Stored records
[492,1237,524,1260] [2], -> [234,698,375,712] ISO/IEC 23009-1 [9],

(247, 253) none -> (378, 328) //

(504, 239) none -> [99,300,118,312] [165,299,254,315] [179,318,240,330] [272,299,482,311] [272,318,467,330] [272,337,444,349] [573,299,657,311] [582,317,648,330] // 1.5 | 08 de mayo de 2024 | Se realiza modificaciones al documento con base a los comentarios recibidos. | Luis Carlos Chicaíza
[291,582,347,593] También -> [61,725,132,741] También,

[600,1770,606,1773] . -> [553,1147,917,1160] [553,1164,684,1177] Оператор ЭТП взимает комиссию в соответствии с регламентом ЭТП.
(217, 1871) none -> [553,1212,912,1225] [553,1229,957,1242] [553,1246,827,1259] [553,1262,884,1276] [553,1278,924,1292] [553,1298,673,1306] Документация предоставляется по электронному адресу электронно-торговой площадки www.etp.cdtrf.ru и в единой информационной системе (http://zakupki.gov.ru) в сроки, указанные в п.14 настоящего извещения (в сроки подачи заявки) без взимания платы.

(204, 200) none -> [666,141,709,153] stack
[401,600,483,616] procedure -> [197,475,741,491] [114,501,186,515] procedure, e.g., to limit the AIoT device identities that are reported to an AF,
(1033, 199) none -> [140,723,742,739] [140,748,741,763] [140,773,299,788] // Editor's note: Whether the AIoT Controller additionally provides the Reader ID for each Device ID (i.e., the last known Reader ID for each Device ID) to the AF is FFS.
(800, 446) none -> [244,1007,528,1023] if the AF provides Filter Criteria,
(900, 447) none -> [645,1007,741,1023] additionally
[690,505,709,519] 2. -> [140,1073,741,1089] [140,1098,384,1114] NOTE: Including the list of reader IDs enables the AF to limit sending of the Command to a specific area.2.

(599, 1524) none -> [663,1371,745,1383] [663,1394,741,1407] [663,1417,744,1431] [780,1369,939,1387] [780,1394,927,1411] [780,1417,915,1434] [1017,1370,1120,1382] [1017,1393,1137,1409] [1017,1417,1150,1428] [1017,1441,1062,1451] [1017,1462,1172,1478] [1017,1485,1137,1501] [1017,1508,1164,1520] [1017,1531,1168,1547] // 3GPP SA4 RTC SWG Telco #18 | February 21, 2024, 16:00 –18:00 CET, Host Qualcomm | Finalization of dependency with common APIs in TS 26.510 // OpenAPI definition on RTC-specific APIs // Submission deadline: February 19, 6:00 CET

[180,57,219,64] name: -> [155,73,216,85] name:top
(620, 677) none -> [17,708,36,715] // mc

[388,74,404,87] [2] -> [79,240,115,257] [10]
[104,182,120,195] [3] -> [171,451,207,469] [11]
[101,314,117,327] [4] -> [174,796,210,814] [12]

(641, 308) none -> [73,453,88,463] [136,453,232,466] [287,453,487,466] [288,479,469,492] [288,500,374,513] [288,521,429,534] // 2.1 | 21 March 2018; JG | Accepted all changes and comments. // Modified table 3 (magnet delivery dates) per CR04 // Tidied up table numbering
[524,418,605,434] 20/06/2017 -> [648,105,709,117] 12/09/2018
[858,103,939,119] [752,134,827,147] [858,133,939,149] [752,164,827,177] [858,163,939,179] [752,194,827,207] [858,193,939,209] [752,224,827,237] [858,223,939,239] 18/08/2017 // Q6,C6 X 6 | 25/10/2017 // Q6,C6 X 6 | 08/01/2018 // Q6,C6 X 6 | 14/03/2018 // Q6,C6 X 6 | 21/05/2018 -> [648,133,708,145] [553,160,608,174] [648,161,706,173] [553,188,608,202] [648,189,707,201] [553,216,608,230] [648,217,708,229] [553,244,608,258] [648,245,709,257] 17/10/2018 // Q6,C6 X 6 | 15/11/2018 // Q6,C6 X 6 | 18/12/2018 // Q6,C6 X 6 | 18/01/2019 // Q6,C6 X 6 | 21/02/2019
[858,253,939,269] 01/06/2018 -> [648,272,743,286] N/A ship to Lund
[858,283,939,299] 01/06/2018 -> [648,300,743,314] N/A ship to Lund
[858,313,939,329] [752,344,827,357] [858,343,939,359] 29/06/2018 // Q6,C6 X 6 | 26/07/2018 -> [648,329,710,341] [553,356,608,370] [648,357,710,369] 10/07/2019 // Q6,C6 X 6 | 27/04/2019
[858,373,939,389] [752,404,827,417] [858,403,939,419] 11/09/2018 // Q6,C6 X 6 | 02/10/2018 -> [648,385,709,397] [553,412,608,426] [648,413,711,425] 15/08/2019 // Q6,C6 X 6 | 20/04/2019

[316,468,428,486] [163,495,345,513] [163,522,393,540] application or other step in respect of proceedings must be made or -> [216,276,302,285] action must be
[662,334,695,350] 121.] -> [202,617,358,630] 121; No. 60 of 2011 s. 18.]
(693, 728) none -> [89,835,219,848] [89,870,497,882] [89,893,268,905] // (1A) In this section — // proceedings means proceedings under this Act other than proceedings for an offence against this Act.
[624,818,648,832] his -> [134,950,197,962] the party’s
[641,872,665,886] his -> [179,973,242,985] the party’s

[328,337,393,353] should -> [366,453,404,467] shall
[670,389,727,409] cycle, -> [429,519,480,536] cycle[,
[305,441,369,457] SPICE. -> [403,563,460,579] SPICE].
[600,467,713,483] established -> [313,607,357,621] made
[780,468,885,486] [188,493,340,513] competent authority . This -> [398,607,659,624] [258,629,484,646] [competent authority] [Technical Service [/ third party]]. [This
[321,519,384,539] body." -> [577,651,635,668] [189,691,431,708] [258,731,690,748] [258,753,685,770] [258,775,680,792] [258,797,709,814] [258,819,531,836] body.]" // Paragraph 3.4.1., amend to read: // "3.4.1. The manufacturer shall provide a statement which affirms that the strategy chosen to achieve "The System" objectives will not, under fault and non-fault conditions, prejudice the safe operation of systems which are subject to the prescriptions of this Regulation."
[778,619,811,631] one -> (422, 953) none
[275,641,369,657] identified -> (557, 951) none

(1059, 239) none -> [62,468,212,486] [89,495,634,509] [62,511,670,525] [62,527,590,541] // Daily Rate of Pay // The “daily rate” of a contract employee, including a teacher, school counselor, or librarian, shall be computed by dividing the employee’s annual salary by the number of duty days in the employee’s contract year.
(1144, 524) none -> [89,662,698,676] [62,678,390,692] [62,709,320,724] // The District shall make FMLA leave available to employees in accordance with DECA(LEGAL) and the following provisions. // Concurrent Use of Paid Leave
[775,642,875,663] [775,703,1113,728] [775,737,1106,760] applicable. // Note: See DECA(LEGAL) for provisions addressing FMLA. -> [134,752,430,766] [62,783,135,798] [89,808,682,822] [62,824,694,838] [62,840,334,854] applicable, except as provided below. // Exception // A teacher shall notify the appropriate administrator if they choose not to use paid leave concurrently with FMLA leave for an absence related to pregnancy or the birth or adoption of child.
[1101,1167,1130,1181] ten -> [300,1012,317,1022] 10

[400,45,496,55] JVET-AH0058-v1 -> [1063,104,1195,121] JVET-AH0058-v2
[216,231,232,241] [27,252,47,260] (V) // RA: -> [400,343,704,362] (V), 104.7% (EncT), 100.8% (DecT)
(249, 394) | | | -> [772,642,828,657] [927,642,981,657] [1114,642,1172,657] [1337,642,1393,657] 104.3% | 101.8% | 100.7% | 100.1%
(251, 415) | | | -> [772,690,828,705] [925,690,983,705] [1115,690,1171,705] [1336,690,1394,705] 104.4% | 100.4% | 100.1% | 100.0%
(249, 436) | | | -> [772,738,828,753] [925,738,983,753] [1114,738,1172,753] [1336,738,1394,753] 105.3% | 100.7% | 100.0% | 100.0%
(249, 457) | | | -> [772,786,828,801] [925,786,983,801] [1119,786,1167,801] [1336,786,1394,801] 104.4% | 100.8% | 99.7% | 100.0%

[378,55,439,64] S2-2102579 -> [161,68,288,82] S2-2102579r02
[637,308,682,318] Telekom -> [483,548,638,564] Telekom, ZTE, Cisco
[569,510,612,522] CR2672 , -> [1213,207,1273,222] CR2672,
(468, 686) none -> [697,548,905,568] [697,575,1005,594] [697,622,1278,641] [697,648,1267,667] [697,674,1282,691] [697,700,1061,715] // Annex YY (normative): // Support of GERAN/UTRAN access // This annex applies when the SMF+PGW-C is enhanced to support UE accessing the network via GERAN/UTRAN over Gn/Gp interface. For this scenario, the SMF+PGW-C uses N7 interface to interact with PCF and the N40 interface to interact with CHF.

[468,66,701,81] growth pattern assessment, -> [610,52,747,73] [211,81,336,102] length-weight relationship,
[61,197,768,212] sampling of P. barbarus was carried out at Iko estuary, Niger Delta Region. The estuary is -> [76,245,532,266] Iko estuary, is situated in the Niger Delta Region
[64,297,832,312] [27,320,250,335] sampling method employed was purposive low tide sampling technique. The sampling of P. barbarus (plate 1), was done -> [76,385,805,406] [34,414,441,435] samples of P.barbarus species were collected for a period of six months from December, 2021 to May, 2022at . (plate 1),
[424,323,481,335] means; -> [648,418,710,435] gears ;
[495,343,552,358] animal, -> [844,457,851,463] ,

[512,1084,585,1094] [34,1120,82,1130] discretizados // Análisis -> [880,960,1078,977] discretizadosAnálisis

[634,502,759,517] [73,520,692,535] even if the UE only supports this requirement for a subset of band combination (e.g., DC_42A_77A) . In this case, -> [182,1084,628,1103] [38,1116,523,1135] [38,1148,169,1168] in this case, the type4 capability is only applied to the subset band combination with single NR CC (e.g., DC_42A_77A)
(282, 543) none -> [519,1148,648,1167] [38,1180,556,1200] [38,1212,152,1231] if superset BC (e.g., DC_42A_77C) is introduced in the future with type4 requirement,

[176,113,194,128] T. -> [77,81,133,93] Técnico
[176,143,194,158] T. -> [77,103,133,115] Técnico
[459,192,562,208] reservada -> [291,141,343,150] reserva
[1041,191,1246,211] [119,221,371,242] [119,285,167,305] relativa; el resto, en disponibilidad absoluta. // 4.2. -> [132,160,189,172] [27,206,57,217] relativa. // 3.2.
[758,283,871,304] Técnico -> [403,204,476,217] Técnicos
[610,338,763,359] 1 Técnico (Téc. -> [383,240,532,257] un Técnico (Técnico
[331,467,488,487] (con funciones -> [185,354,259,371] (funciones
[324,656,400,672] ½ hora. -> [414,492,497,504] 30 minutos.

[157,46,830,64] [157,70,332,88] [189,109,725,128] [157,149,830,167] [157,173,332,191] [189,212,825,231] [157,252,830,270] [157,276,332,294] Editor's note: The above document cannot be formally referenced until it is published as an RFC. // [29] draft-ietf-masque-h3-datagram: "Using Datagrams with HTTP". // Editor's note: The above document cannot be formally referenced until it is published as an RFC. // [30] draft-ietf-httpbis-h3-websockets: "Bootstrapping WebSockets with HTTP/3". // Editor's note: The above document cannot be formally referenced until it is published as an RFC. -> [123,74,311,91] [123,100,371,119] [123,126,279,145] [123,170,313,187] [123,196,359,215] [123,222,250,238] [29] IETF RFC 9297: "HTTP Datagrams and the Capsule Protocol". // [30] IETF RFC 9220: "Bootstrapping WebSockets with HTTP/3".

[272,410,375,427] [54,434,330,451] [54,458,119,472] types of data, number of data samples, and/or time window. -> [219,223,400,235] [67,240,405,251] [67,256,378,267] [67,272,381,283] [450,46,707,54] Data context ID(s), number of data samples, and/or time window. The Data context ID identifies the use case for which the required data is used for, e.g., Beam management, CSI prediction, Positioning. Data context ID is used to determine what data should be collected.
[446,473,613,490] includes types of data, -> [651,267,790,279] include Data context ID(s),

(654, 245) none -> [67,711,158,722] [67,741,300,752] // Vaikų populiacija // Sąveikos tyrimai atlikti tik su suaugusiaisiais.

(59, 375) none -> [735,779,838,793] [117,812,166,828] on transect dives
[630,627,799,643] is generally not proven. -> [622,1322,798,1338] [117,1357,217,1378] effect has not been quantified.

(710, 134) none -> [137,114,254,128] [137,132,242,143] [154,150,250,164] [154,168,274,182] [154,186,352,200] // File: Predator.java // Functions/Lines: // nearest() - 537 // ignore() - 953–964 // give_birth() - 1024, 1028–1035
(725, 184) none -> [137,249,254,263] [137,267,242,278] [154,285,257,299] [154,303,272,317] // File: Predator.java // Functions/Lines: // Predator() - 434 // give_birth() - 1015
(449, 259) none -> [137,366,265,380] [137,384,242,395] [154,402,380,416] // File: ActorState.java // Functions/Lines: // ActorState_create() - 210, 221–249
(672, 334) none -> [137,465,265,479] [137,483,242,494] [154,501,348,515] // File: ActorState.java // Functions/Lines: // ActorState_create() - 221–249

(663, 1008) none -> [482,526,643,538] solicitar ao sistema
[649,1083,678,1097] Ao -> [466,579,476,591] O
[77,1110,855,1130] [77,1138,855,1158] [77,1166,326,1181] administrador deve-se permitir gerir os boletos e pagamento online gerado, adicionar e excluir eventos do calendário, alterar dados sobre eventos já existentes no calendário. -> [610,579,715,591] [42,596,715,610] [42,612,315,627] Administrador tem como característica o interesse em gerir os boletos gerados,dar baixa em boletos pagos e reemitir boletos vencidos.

▶ **What needs to be done**: Within the data above, how many lines contain "ActorState"? Respond with the tally alone.

▶ **Worked solution**: 2